Division of Urology, Department of Surgical Oncology, Princess Margaret Cancer Centre, University Health Network and University of Toronto, Toronto, Ontario, Canada.
Division of Urology, Department of Surgical Oncology, Princess Margaret Cancer Centre, University Health Network and University of Toronto, Toronto, Ontario, Canada.
J Urol. 2018 Nov;200(5):1056-1061. doi: 10.1016/j.juro.2018.05.017. Epub 2018 Jul 27.
Longitudinal cohort studies and guidelines demonstrate that prostate specific antigen 1 ng/ml or greater in younger patients confers an increased risk of delayed prostate cancer death. At our institution we have used an aggressive biopsy strategy in younger patients with prostate specific antigen 1 ng/ml or greater. Our objective was to determine the proportion of detected cancer and specifically clinically significant cancer by this strategy.
The prostate biopsy database at Princess Margaret Cancer Centre was queried for patients younger than 50 years who underwent a first prostate biopsy between 2000 and 2016. We included only patients who underwent prostate biopsy due to prostate specific antigen 1 ng/ml or greater and those with a suspicious digital rectal examination, a positive family history or a suspicious lesion on transrectal ultrasound. All clinical and pathological parameters were analyzed. Patients were stratified according to specific prostate specific antigen values.

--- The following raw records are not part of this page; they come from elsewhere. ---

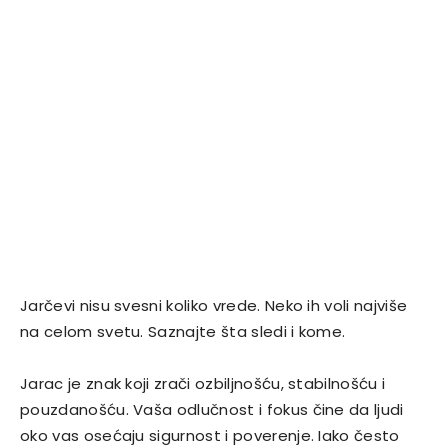
Jarčevi nisu svesni koliko vrede. Neko ih voli najviše
na celom svetu. Saznajte šta sledi i kome.
Jarac je znak koji zrači ozbiljnošću, stabilnošću i
pouzdanošću. Vaša odlučnost i fokus čine da ljudi
oko vas osećaju sigurnost i poverenje. Iako često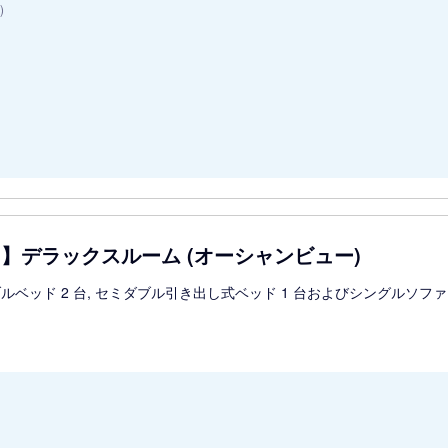
)
用】デラックスルーム (オーシャンビュー)
ルベッド 2 台, セミダブル引き出し式ベッド 1 台およびシングルソファ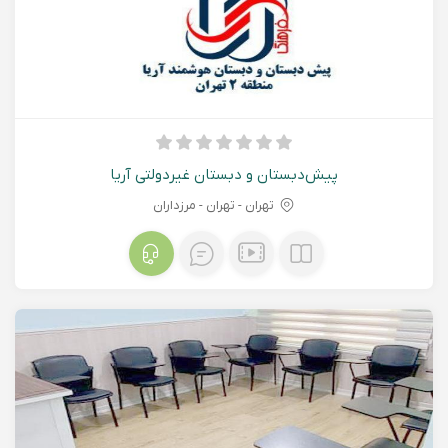
پیش‌دبستان و دبستان غیردولتی آریا
تهران - تهران - مرزداران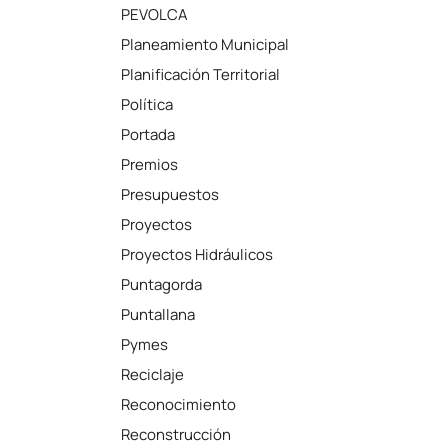
PEVOLCA
Planeamiento Municipal
Planificación Territorial
Política
Portada
Premios
Presupuestos
Proyectos
Proyectos Hidráulicos
Puntagorda
Puntallana
Pymes
Reciclaje
Reconocimiento
Reconstrucción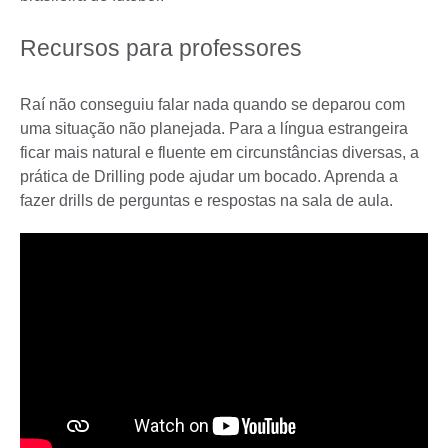
Recursos para professores
Raí não conseguiu falar nada quando se deparou com
uma situação não planejada. Para a língua estrangeira
ficar mais natural e fluente em circunstâncias diversas, a
prática de Drilling pode ajudar um bocado. Aprenda a
fazer drills de perguntas e respostas na sala de aula.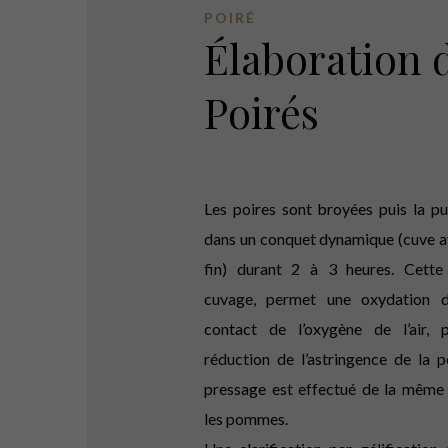
POIRÉ
Élaboration 
Poirés
Les poires sont broyées puis la pu
dans un conquet dynamique (cuve av
fin) durant 2 à 3 heures. Cette
cuvage, permet une oxydation 
contact de l’oxygène de l’air, 
réduction de l’astringence de la po
pressage est effectué de la même
les pommes.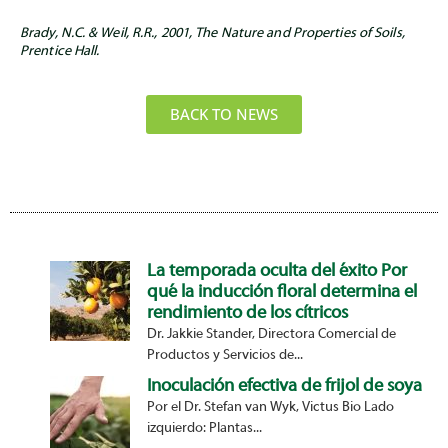
Brady, N.C. & Weil, R.R., 2001, The Nature and Properties of Soils,
Prentice Hall.
BACK TO NEWS
La temporada oculta del éxito Por
qué la inducción floral determina el
rendimiento de los cítricos
Dr. Jakkie Stander, Directora Comercial de
Productos y Servicios de...
Inoculación efectiva de frijol de soya
Por el Dr. Stefan van Wyk, Victus Bio Lado
izquierdo: Plantas...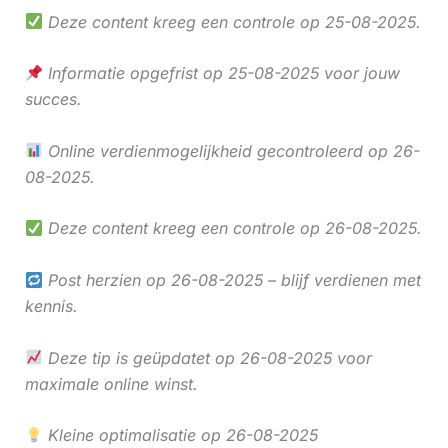
Deze content kreeg een controle op 25-08-2025.
Informatie opgefrist op 25-08-2025 voor jouw
succes.
Online verdienmogelijkheid gecontroleerd op 26-
08-2025.
Deze content kreeg een controle op 26-08-2025.
Post herzien op 26-08-2025 – blijf verdienen met
kennis.
Deze tip is geüpdatet op 26-08-2025 voor
maximale online winst.
Kleine optimalisatie op 26-08-2025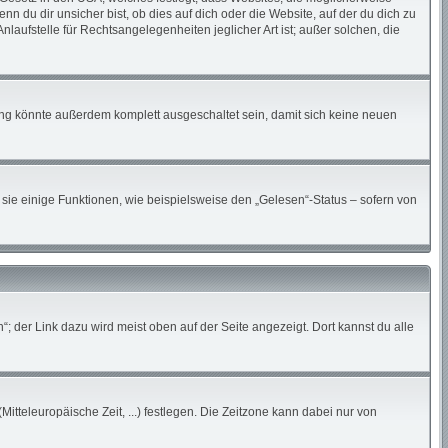
du dir unsicher bist, ob dies auf dich oder die Website, auf der du dich zu
nlaufstelle für Rechtsangelegenheiten jeglicher Art ist; außer solchen, die
ung könnte außerdem komplett ausgeschaltet sein, damit sich keine neuen
sie einige Funktionen, wie beispielsweise den „Gelesen“-Status – sofern von
; der Link dazu wird meist oben auf der Seite angezeigt. Dort kannst du alle
Mitteleuropäische Zeit, ...) festlegen. Die Zeitzone kann dabei nur von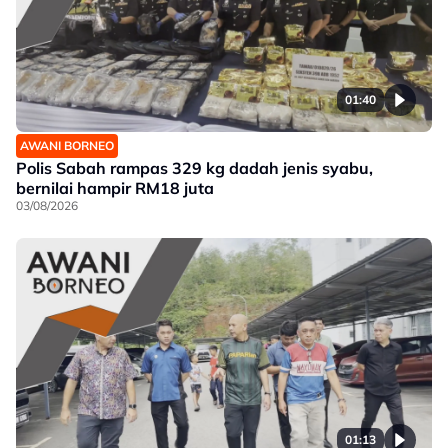
01:40
AWANI BORNEO
Polis Sabah rampas 329 kg dadah jenis syabu,
bernilai hampir RM18 juta
03/08/2026
01:13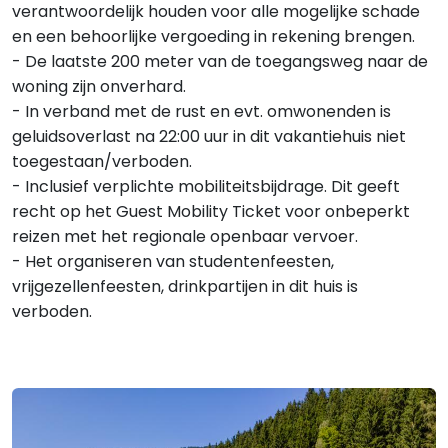
verantwoordelijk houden voor alle mogelijke schade
en een behoorlijke vergoeding in rekening brengen.
- De laatste 200 meter van de toegangsweg naar de
woning zijn onverhard.
- In verband met de rust en evt. omwonenden is
geluidsoverlast na 22:00 uur in dit vakantiehuis niet
toegestaan/verboden.
- Inclusief verplichte mobiliteitsbijdrage. Dit geeft
recht op het Guest Mobility Ticket voor onbeperkt
reizen met het regionale openbaar vervoer.
- Het organiseren van studentenfeesten,
vrijgezellenfeesten, drinkpartijen in dit huis is
verboden.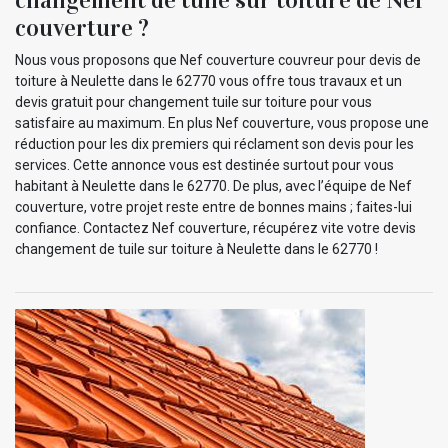
couverture ?
Nous vous proposons que Nef couverture couvreur pour devis de
toiture à Neulette dans le 62770 vous offre tous travaux et un
devis gratuit pour changement tuile sur toiture pour vous
satisfaire au maximum. En plus Nef couverture, vous propose une
réduction pour les dix premiers qui réclament son devis pour les
services. Cette annonce vous est destinée surtout pour vous
habitant à Neulette dans le 62770. De plus, avec l’équipe de Nef
couverture, votre projet reste entre de bonnes mains ; faites-lui
confiance. Contactez Nef couverture, récupérez vite votre devis
changement de tuile sur toiture à Neulette dans le 62770 !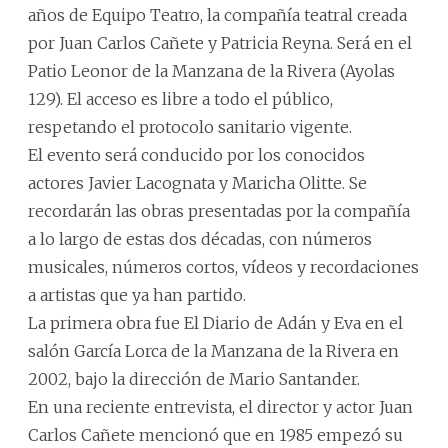
años de Equipo Teatro, la compañía teatral creada
por Juan Carlos Cañete y Patricia Reyna. Será en el
Patio Leonor de la Manzana de la Rivera (Ayolas
129). El acceso es libre a todo el público,
respetando el protocolo sanitario vigente.
El evento será conducido por los conocidos
actores Javier Lacognata y Maricha Olitte. Se
recordarán las obras presentadas por la compañía
a lo largo de estas dos décadas, con números
musicales, números cortos, vídeos y recordaciones
a artistas que ya han partido.
La primera obra fue El Diario de Adán y Eva en el
salón García Lorca de la Manzana de la Rivera en
2002, bajo la dirección de Mario Santander.
En una reciente entrevista, el director y actor Juan
Carlos Cañete mencionó que en 1985 empezó su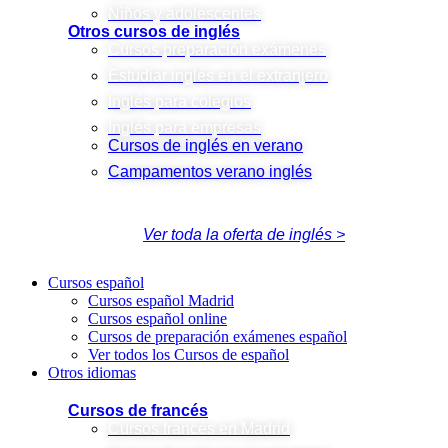
Niños y adolescentes
Otros cursos de inglés
Cursos preparación exámenes
Estudiar inglés en el extranjero
Inglés para colegios
Inglés para empresas
Cursos de inglés en verano
Campamentos verano inglés
Ver toda la oferta de inglés >
Cursos español
Cursos español Madrid
Cursos español online
Cursos de preparación exámenes español
Ver todos los Cursos de español
Otros idiomas
Cursos de francés
Cursos francés en Madrid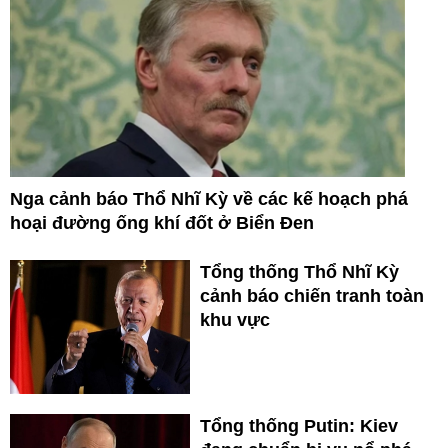
Nga cảnh báo Thổ Nhĩ Kỳ về các kế hoạch phá
hoại đường ống khí đốt ở Biển Đen
Tổng thống Thổ Nhĩ Kỳ
cảnh báo chiến tranh toàn
khu vực
Tổng thống Putin: Kiev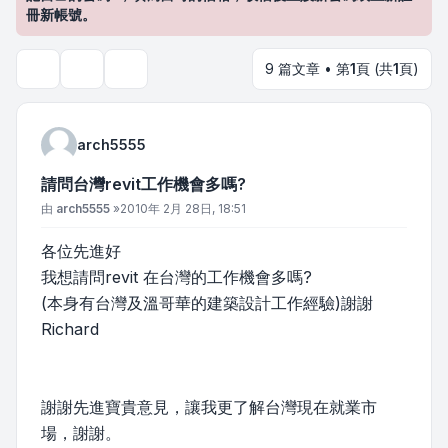
冊新帳號。
9 篇文章 • 第
1
頁 (共
1
頁)
主題工具
搜尋
arch5555
請問台灣revit工作機會多嗎?
文章
由
arch5555
»
2010年 2月 28日, 18:51
各位先進好
我想請問revit 在台灣的工作機會多嗎?
(本身有台灣及溫哥華的建築設計工作經驗)謝謝
Richard
謝謝先進寶貴意見，讓我更了解台灣現在就業市
場，謝謝。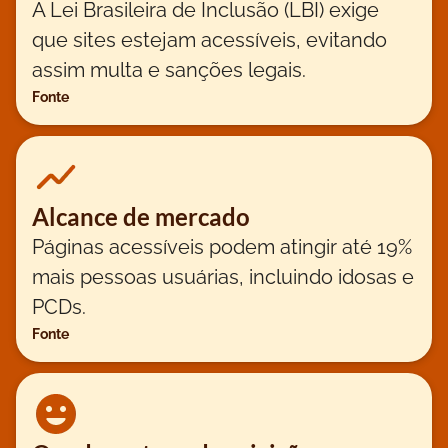
A Lei Brasileira de Inclusão (LBI) exige
que sites estejam acessíveis, evitando
assim multa e sanções legais.
Fonte
Alcance de mercado
Páginas acessíveis podem atingir até 19%
mais pessoas usuárias, incluindo idosas e
PCDs.
Fonte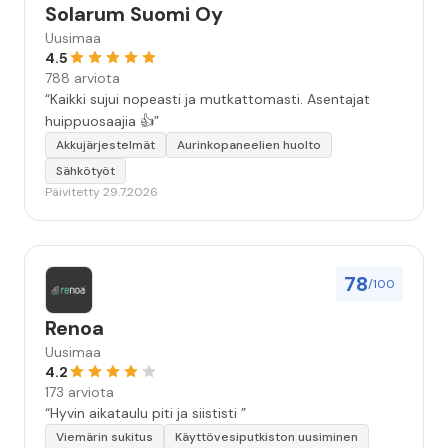
Solarum Suomi Oy
Uusimaa
4.5
788 arviota
“Kaikki sujui nopeasti ja mutkattomasti. Asentajat
huippuosaajia 👍”
Akkujärjestelmät
Aurinkopaneelien huolto
Sähkötyöt
Päivitetty 29.7.2026
78
/100
Renoa
Uusimaa
4.2
173 arviota
“Hyvin aikataulu piti ja siististi ”
Viemärin sukitus
Käyttövesiputkiston uusiminen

Multivariable logistic regression was performed to ascertain predictors of any prostate cancer diagnosis and of clinically significant prostate cancer.
Of the 199 patients who met study inclusion criteria 37 (19%) were diagnosed with prostate cancer and 8 (22%) had a Gleason score of 7 or greater. Of those diagnosed with prostate cancer 25 (68%) had prostate specific antigen 1.5 ng/ml or greater and all men with a Gleason score of 7 or greater had prostate specific antigen 1.5 ng/ml or greater. Notably 19 patients (51%) had prostate cancer exceeding the Epstein criteria for active surveillance. Factors predicting prostate cancer included a positive family history, rising prostate specific antigen and lower prostate volume.
Our results justify adopting an aggressive prostate biopsy strategy in men younger than 50 years with prostate specific antigen 1.5 ng/ml or greater while patients with prostate specific antigen less than 1.5 ng/ml are unlikely to have significant cancer. Special attention should be given to patients with a smaller prostate and a positive family history.
纵向队列研究和指南表明,年轻患者前列腺特异性抗原(PSA)水平为 1ng/ml 或更高与前列腺癌死亡风险增加相关。在我们的机构中,我们对 PSA 水平为 1ng/ml 或更高的年轻患者采用了积极的活检策略。我们的目的是确定该策略检测到的癌症,特别是临床显著癌症的比例。
在玛格丽特公主癌症中心的前列腺活检数据库中,对 2000 年至 2016 年间接受首次前列腺活检的年龄小于 50 岁的患者进行了查询。我们仅包括因 PSA 水平为 1ng/ml 或更高而接受前列腺活检的患者,以及那些直肠指检可疑、家族史阳性或经直肠超声检查发现可疑病灶的患者。分析所有临床和病理参数。根据特定的 PSA 值对患者进行分层。采用多变量逻辑回归确定任何前列腺癌诊断和临床显著前列腺癌的预测因素。
在符合研究纳入标准的 199 名患者中,37 名(19%)诊断为前列腺癌,8 名(22%)前列腺癌分级为 7 级或更高。在诊断为前列腺癌的患者中,25 名(68%)PSA 水平为 1.5ng/ml 或更高,所有前列腺癌分级为 7 级或更高的患者 PSA 水平均为 1.5ng/ml 或更高。值得注意的是,19 名患者(51%)的前列腺癌超过了主动监测的 Epstein 标准。预测前列腺癌的因素包括家族史阳性、PSA 升高和前列腺体积减小。
我们的结果证明,对于 PSA 水平为 1.5ng/ml 或更高的年龄小于 50 岁的男性,应采用积极的前列腺活检策略,而 PSA 水平低于 1.5ng/ml 的患者不太可能患有显著的癌症。应特别关注前列腺较小和家族史阳性的患者。